LousyRiverdalePunk said:


> Tried it! Tried the "house is clean before we go bed" routine. Either 1. She is way too busy or tired but it'll work tomorrow or 2. She starts to clean then tried one clothes for the next two hours instead.
> 
> Seriously, a fabulous, amazing, extremely put together woman in every _other_ aspect of her life!


----------



## MarriedWifeInLove (May 28, 2010)

I lover her, but my daughter is a complete slob when it comes to the house. Her and her husband have the same problem.

The way they solved it is they set aside every other Saturday and they BOTH CLEAN. No excuses, no other activities. He doesn't let her get away with trying on clothes or saying she's tired, etc. This has worked for them, she is still a slob - but at least the house is clean every other week. Now she is a fabulous cook and cooks everyday so he said that helps.

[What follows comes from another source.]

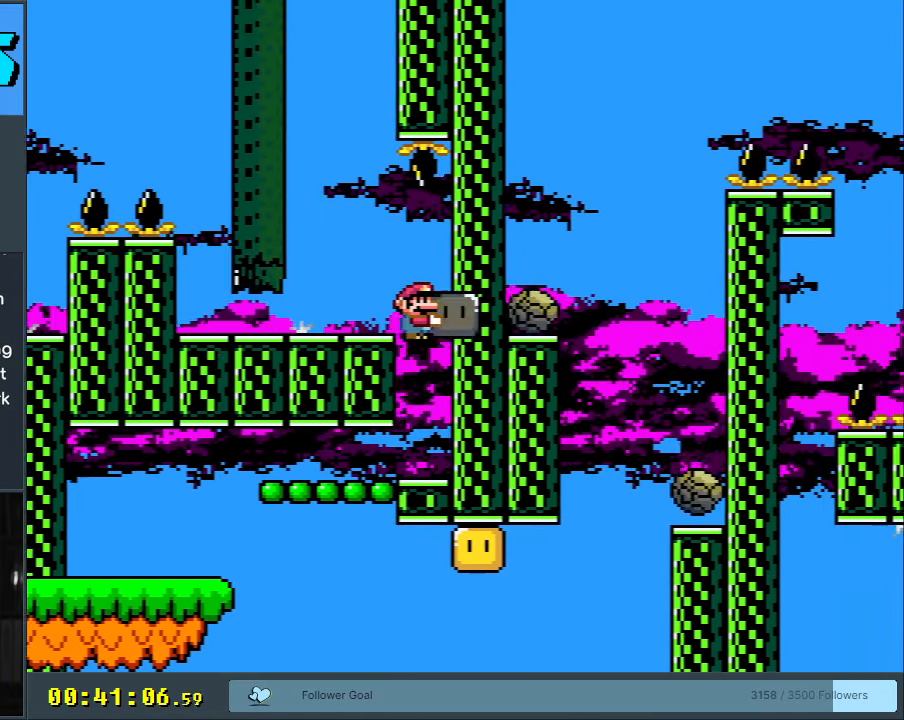
{"buttons": ["B", "Y", "DPAD_LEFT"], "events": [[50, "DPAD_LEFT", "down"], [383, "B", "down"]]}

How old is she? My daughter will be 25 soon and she said she's starting to notice that it bothers her when the house is dirty when it used to be no big deal before. If I were honest, I was kind of a slob until I was about 21 or 22 myself and then the light went on.

So - either make a commitment to clean every other Saturday or Sunday and no excuses or continue picking up after her. Or...leave the house really dirty and invite some of her friends or family over - the embarrassment just might solve your problem!


----------



## greenpearl (Sep 3, 2010)

Don't understand you. 

I posted in another thread that I clean up and cook and make my husband very happy. You were suspicious if I have a happy marriage or not. And you told me that if you were a woman, you wouldn't want to be like me.

Here you are telling everyone that your wife is messy and your are frustrated. So do you want a woman who is organized or not? 

Normally I am not cut and nasty, but I have no sympathy for you!


----------